Toda sociedade pode ser observada, segundo uma perspectiva de longa distância, como se estivéssemos bem no alto, na janela de um avião, olhando para baixo. Nesse caso, enxergaríamos os contornos de três grandes sistemas, exatamente os que compõem a sociedade, que são o sistema político, o econômico e o ético-moral-cultural. Veríamos, de longe, no sistema político, as relações políticas, as formas de governo e as instituições; na economia, os mercados e as instituições que estão por trás deles, as regulamentações, as fazendas e indústrias. Mas o terceiro sistema – o ético, moral e cultural – parece ser o mais complexo e escondido dos três e nem sempre se consegue visualizá-lo facilmente do alto.
Esse último sistema constitui-se de um permanente processo evolutivo (uma ordem espontânea, na nomenclatura de Hayek), abrangendo todas as manifestações religiosas, associativas, artísticas e culturais, como, por exemplo, o longo processo de desenvolvimento da nossa música popular, desde a época das modinhas e lundus até o samba primitivo, o frevo, o samba-canção, a bossa nova e a (péssima) música brasileira contemporânea, ou como no cinema e teatro, observando como eram os filmes e as peças antigamente e como são hoje. Na base disso tudo, durante séculos, existiu um sistema ético e moral tradicional, que – claro – deve se modernizar, mas que não pode ser abandonado, simplesmente porque aquilo que era moralmente errado no século II ou no século XII dC deve continuar sendo errado no século XXI. Assaltar uma pessoa era errado, no Império Romano, no Brasil imperial e é errado em qualquer época e lugar. Onde estou querendo chegar? O que quero dizer com isso? Ora, simplesmente, que cada um dos três sistemas tem a sua maneira de funcionar, tem as suas leis, tem as suas características que os levam a operar independentemente, mas ao mesmo tempo, existe uma interdependência muito forte entre eles. E quero enfatizar que para que uma sociedade seja sadia os sistemas político e econômico precisam necessariamente subordinar-se às regras de boa ética e moral.
Ora, um ato econômico qualquer, ou um ato político pode ser moralmente correto, errado ou neutro.

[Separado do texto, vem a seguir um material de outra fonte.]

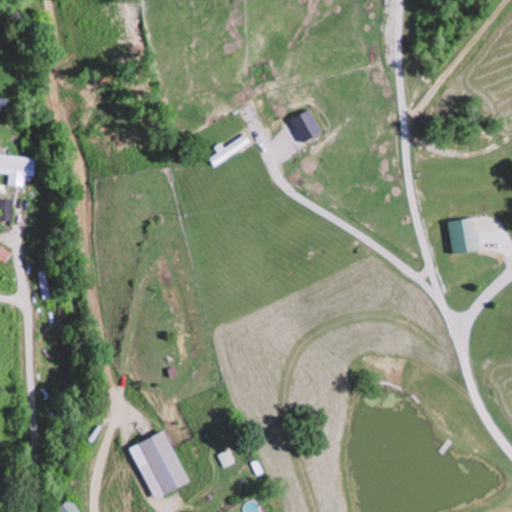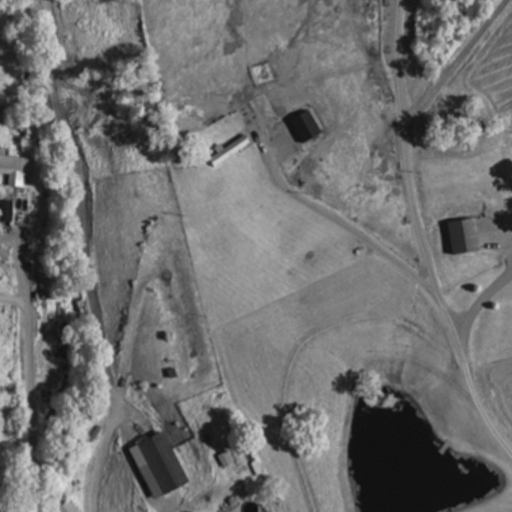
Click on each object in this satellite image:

O que aconteceu durante todo o século XX e continua acontecendo até hoje é um fenômeno analisado de maneira magistral pelo historiador britânico Paul Johnson, em seu famoso livro Tempos Modernos, em que nos relata a história do mundo dos anos 20 até os anos 90 do século XX. Aconselho especialmente a leitura do primeiro capítulo, que resumo: porque nós podemos chamar o século XX de “século esquisito”, de tempos estranhos? Simplesmente, segundo Johnson, porque o sistema político, que antes tratava só de temas da política, passou a invadir tanto o sistema econômico quanto o sistema ético, moral e cultural. Isso se deu pelo processo de relativização moral crescente que foi acontecendo a partir da segunda metade do século XIX, em que foi sendo paulatinamente derrubada a barreira, que sempre foi bastante clara e incontestável, que separa, na tradição judaico-cristã ocidental, o certo do errado. O que era certo era certo, o que era errado era errado e ponto final, todos aceitavam. E essa relativização passou a considerar, como o próprio nome está dizendo, que o certo e o errado são “relativos”. Assim, um ato qualquer, praticado em uma dada circunstância, seria errado, mas sob outra circunstância seria certo.

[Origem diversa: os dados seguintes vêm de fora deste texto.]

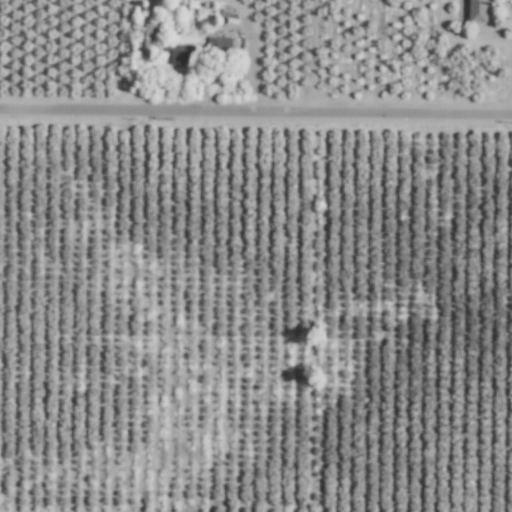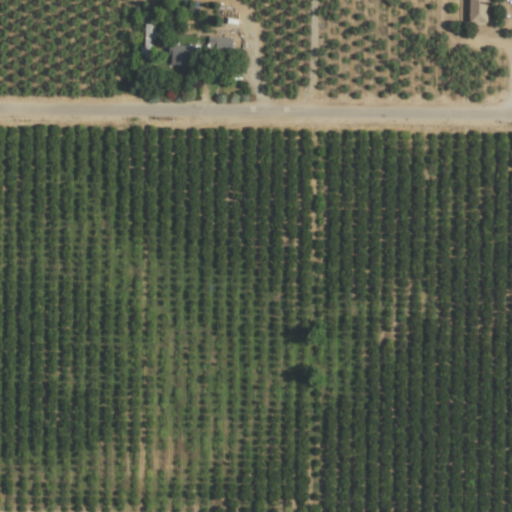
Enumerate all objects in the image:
building: (476, 11)
building: (147, 40)
building: (200, 50)
road: (256, 111)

Por causa disso, as pessoas passaram a acreditar cada vez mais em soluções políticas. E o sistema político arrombou a porta e invadiu tanto o sistema econômico como o sistema ético, moral e cultural. Problemas econômicos, que antes eram solucionados no próprio sistema econômico, como por exemplo, salários, passaram a ser objeto de decisões políticas, com as leis estabelecendo salários mínimos. No plano da ética, moral e cultura, a mesma coisa: decisões de cunho pessoal, íntimo, como por exemplo, questões referentes ao aborto e ao homossexualismo, que eram tratadas no plano individual mediante considerações éticas, passaram a ser politizadas. E, de uns anos para cá, essa politização cresceu de uma maneira insuportável, a ponto de fazer o mundo de hoje parecer-se com um hospício. A verdade é que esse processo de politizar tudo já passou de todos os limites aceitáveis e toleráveis e já mostrou à sobeja ser um equívoco mortífero, fatal, funesto, nefando.
O grande erro, é que, ao valorizar cada vez mais essas ditas “soluções políticas”, as pessoas foram se esquecendo, cada vez mais, de que existem soluções econômicas para problemas econômicos que necessariamente são as melhores: são as leis da economia. E de que existe um desenvolvimento evolutivo, um processo natural de alterações lentas, de usos, costumes, linguagens e de hábitos que, muito mais do que qualquer solução política, leva nem vou dizer ao equilíbrio, mas às melhores soluções para a cultura. Em suma, ao dar uma autoridade ilegítima, ao conceder vênia a uma crença exagerada em soluções políticas, o grande erro foi o de abandonar, muitas vezes integralmente, as soluções econômicas e as soluções do próprio sistema ético, moral e cultural.
É preciso mudar isso. Para problemas econômicos, soluções econômicas; para problemas políticos, soluções políticas e para questões de natureza intima, ética, moral e cultural, retornar ao que já existe há séculos e que sempre funcionou bem, que é a tradição judaico-cristã.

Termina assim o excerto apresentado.